Toutefois, si le président Barbicane et le capitaine Nicholl, mystérieusement disparus, étaient à l’abri d’un danger immédiat, leur collègue J.-T. Maston, congrûment mis sous clef, pouvait tout craindre des représailles publiques. Bah! il ne s’en préoccupait guère! Quoi admirable têtu que ce calculateur! Il était de fer, comme son avant-bras. Rien ne le ferait céder.

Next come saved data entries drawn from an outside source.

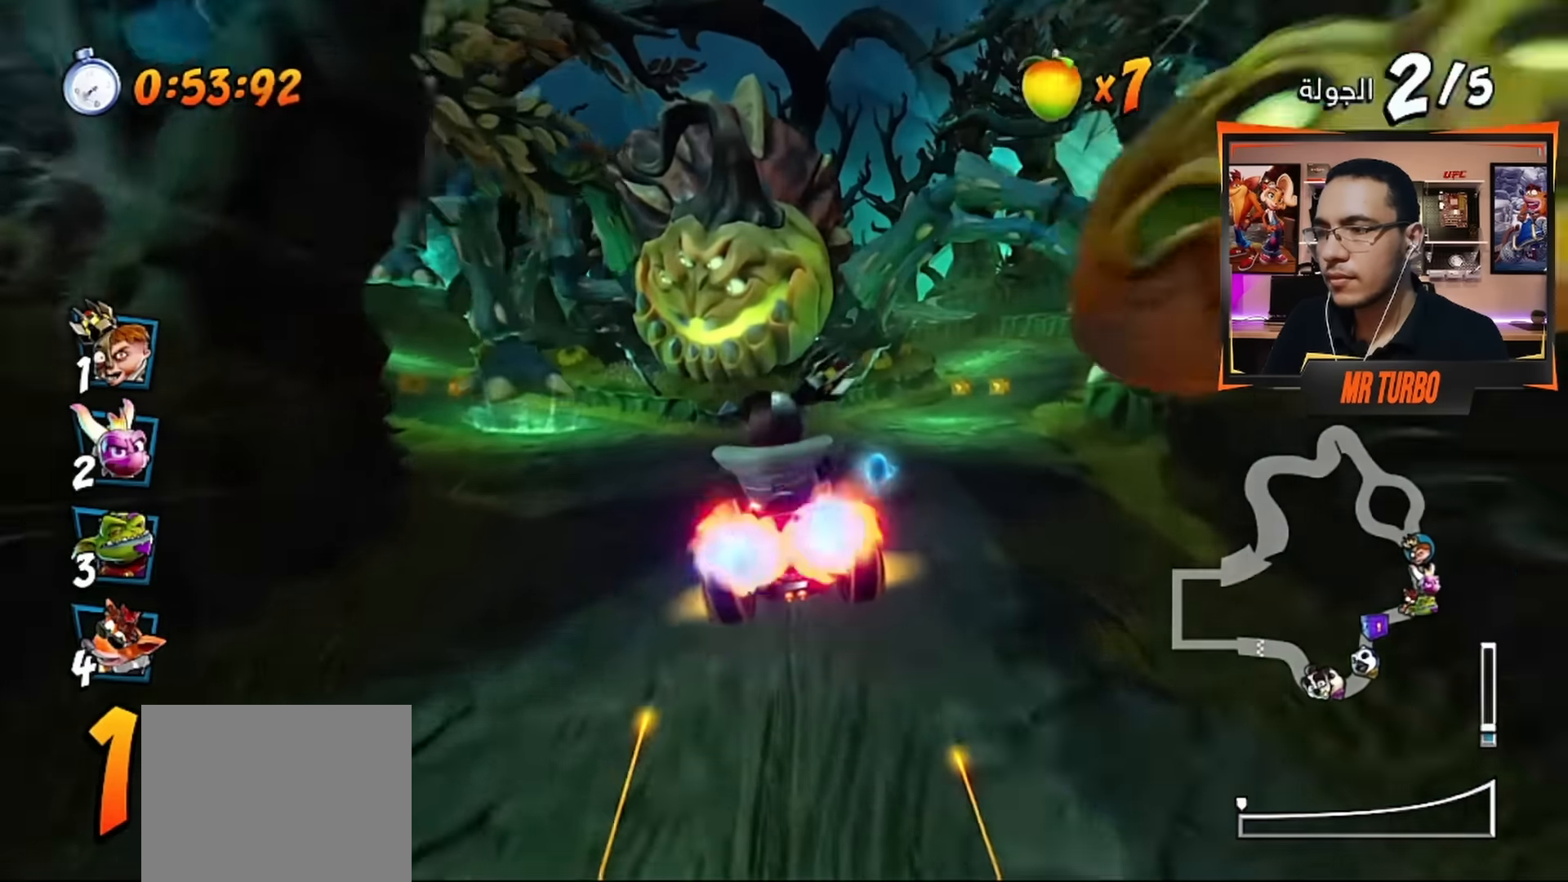
{"buttons": ["CROSS", "DPAD_DOWN", "DPAD_LEFT"], "left_stick": "center", "right_stick": "center", "events": [[17, "DPAD_LEFT", "down"], [100, "DPAD_LEFT", "up"], [400, "DPAD_LEFT", "down"], [467, "DPAD_DOWN", "down"]]}
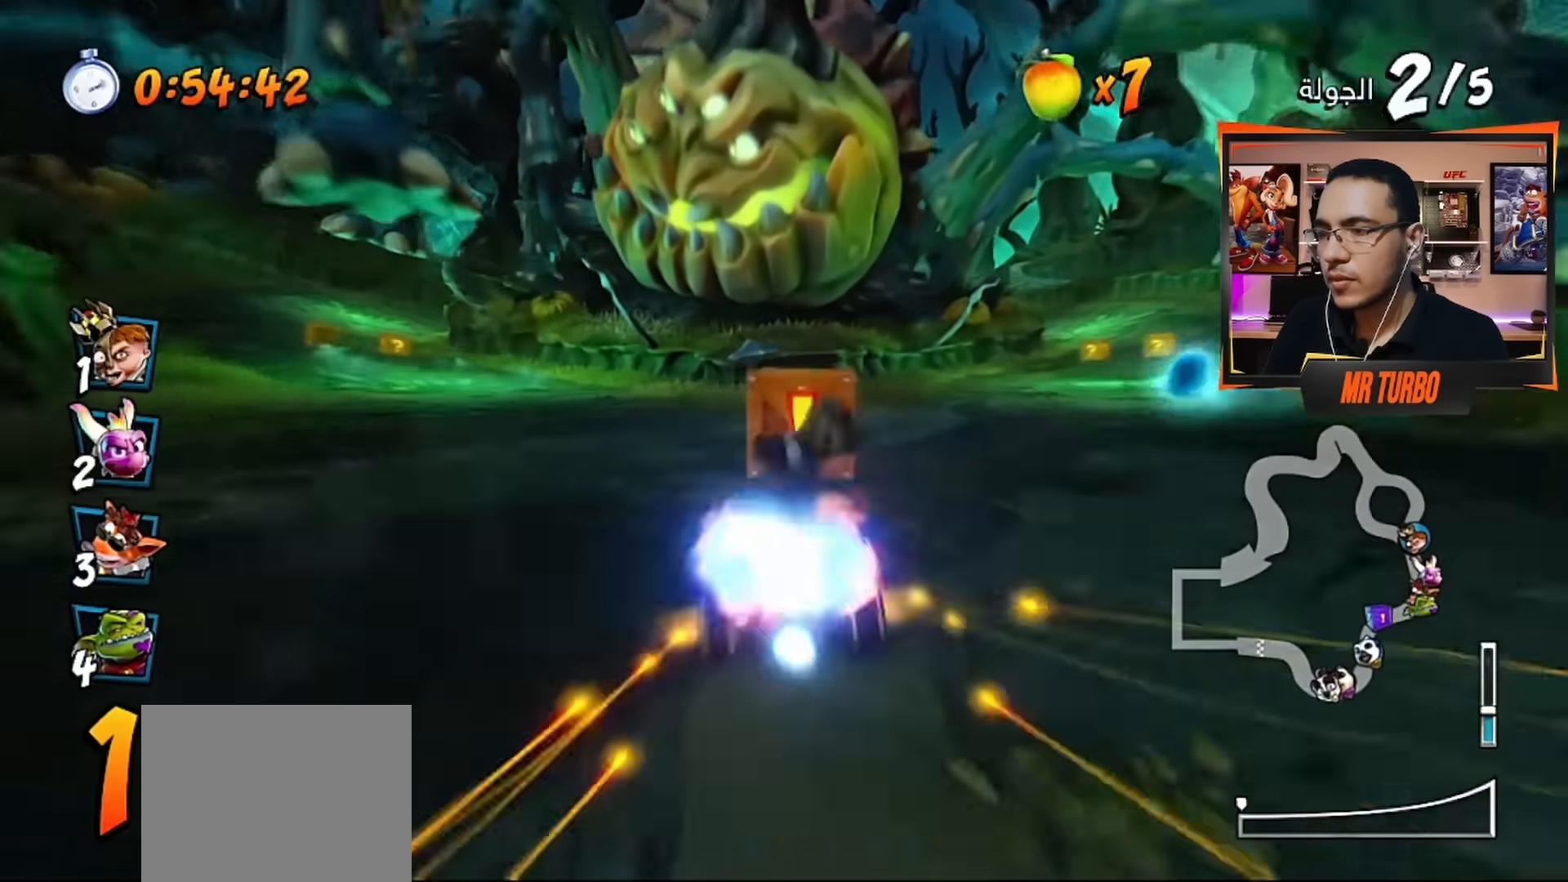
{"buttons": ["CROSS"], "left_stick": "center", "right_stick": "center", "events": [[33, "CROSS", "up"], [50, "R1", "down"], [83, "SQUARE", "down"], [267, "R1", "up"], [300, "DPAD_DOWN", "up"], [300, "SQUARE", "up"], [350, "DPAD_LEFT", "up"], [367, "CROSS", "down"]]}
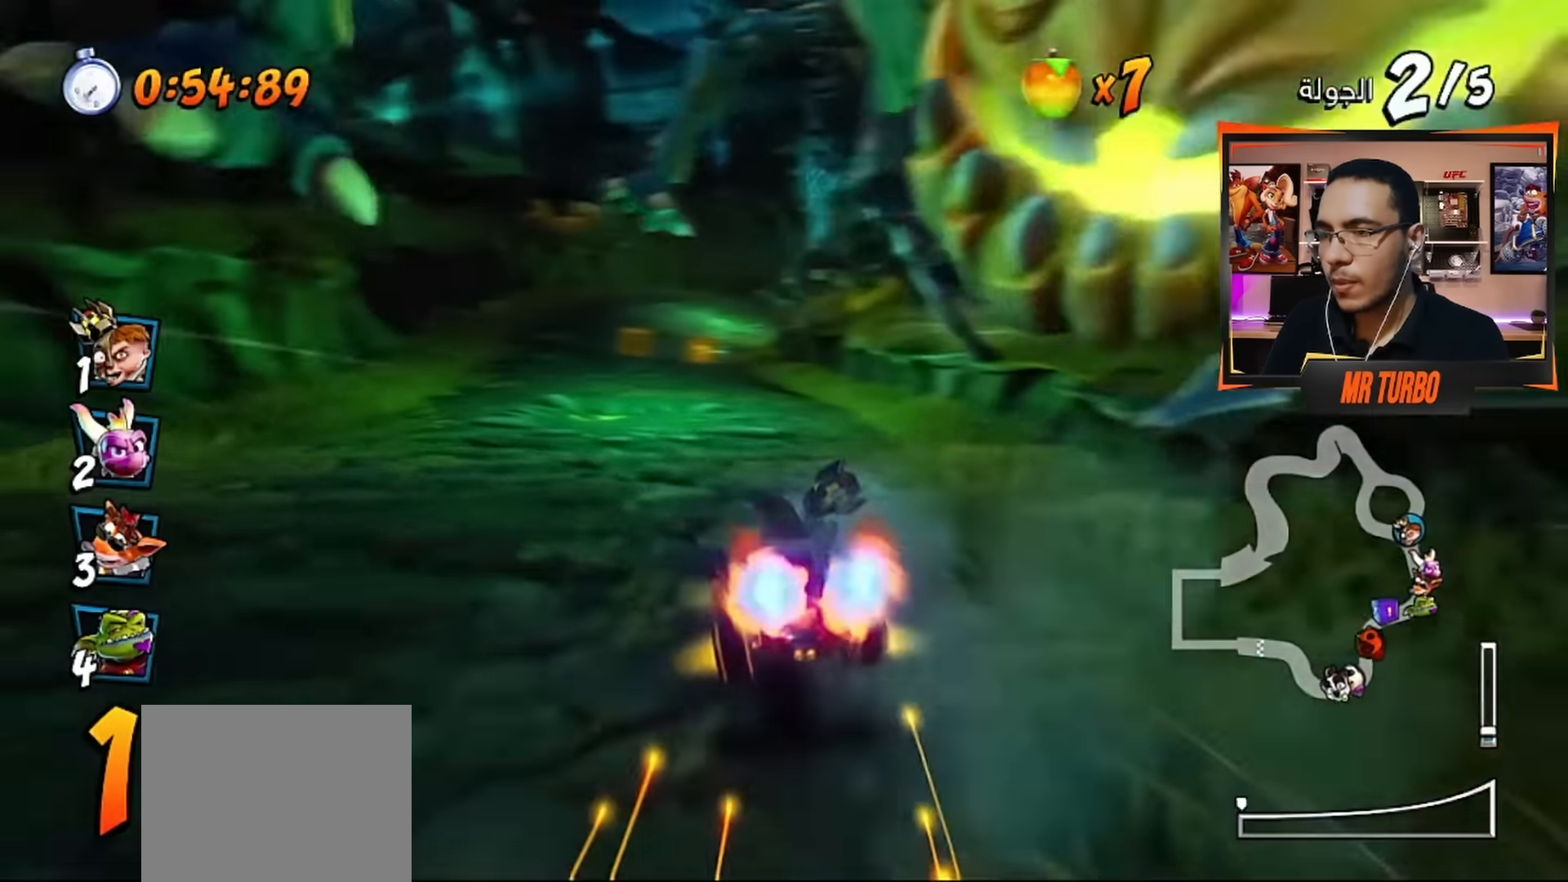
{"buttons": ["CROSS"], "left_stick": "center", "right_stick": "center", "events": [[183, "R1", "down"], [300, "R1", "up"]]}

Du fond de la cellule qu’il occupait à la prison de Baltimore, le secrétaire du Gun-Club s’absorbait de plus en plus dans la contemplation lointaine des collègues qu’il n’avait pu suivre. Il évoquait la vision du président Barbicane et du capitaine Nicholl, préparant leur opération gigantesque en ce point inconnu du globe, où nul n’irait les troubler. Il les voyait fabriquant leur énorme engin, combinant leur méli- mélonite, fondant le projectile que le Soleil compterait bientôt au nombre de ses petites planètes. Ce nouvel astre porterait le nom charmant de Scorbetta, témoignage de galanterie et d’estime envers la riche capitaliste de New-Park. Et J.-T. Maston supputait les jours, trop courts à son gré, qui le rapprochaient de la date fixée pour le tir.
On était déjà au commencement d’avril. Dans deux mois et demi, l’astre du jour, après s’être arrêté au solstice sur le Tropique du Cancer, rétrograderait vers le Tropique du Capricorne. Trois mois plus tard, il traverserait la ligne équatoriale à l’équinoxe d’automne. Et alors, ce serait fini de ces saisons qui, depuis des millions de siècles, alternaient si régulièrement et si « bêtement » au cours de chaque année terrestre. Pour la dernière fois, en l’an 189–, le sphéroïde aurait été soumis à cette inégalité des jours et des nuits. Il n’y aurait plus qu’un même nombre d’heures entre le lever et le coucher du Soleil sur n’importe quel horizon du globe.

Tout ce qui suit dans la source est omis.